Sleepless in Yaphank

  • 2
    I think not going to the vet is not a good thing to do. Only the vet can diagnose what may be the underlying medical condition.
    – Sonevol
    Commented Aug 21, 2017 at 6:37
  • 1
    If he has pancreatitis he is almost certainly in severe and constant pain, which will also affect his appetite. And just 'drinking water' will not be enough to keep him hydreated. You have to take him to the vets.
    – user10093
    Commented Aug 21, 2017 at 8:12
  • This cat needs to see a vet to get some relief for him. Also does he have any company in the basement?
    – user6796
    Commented Aug 21, 2017 at 10:24

1 Answer 1


The advice to not take your cat to the vet was not good advice. Your cat is likely suffering from a combination of physical and mental health conditions. Only your vet can be sure what is happening and can provide instructions on how to make your cat more comfortable.

Lower Stress Options for Vet Treatment

The least stressful way for a cat to see a vet is to have the vet come to your home. If you can't find a home vet for your area on the internet, call several local clinics to find out if they do home visits (or can recommend someone who does home visits).

If this isn't possible, in North and South America, you can look for a [Cat Friendly Practice][1] (other locations may have a [Cat Friendly Clinic][2]). This is a certification program to ensure these veterinary hospitals take several steps to ensure that the visit is as un-stressful as possible, including

  • Each Cat Friendly Practice® makes an effort to have a calming environment.
  • A waiting area or experience that reduces stress associated with other pets, or unfamiliar smells and smells.
  • Cat Friendly Practices® can also help advise you on ways to reduce stress before and after the visit.

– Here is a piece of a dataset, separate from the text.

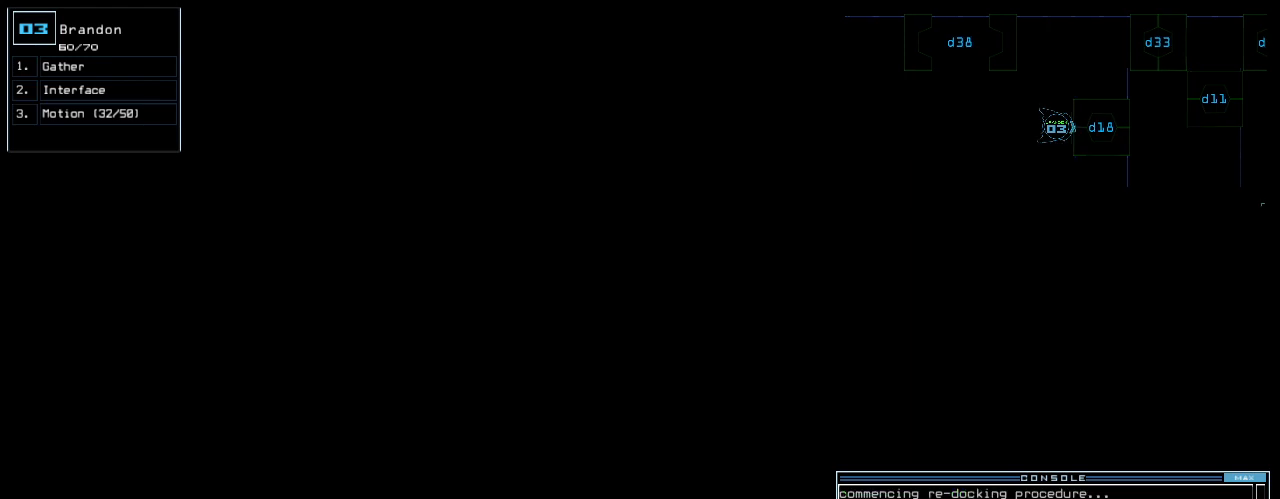
{"keys": [], "events": []}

Finally, many of my cats feel better if I bring a blanket that smells like home for them to hide in. The vets that I've seen have all been entirely understanding (and some appreciative) that my cat was calm and relaxed hiding under the blanket, and would only expose the parts necessary for the exam as needed. We've even done a echocardiogram (ultrasound of the heart) with the cat's head completely covered by the blanket.

Medication options

It's not clear what type of medication you were trying to administer to your cat a few years ago. Many medications come in different types so experimentation may allow you to find something that works for your cat.

Pills and liquids are the most common types of medication. If neither of those work, sometimes you can mix the medication into the cat's food or wrap it in cheese or a bit of canned tuna.

Finally, many medications can be compounded into a dermal gel that you rub into their ears. The dosing can be trickier with this method, but if nothing else works, most people can handle rubbing a cat's ears (this is how we administered an anti-anxiety medication to a feral for awhile).

Specific Health Concerns

Generally, an elderly cat who is not eating is often experiencing kidney failure (which makes them feel very nauseous). This can be managed with medication and subcutaneous fluids.

Additionally, you may want to consider dementia as a possibility. Dementia can show up as loud crying in a cat who was previously very quiet (especially at night), and can be managed by altering the cat's environment (providing more mental enrichment and enclosing the cat in a smaller area of the house so he's less likely to forget where he is).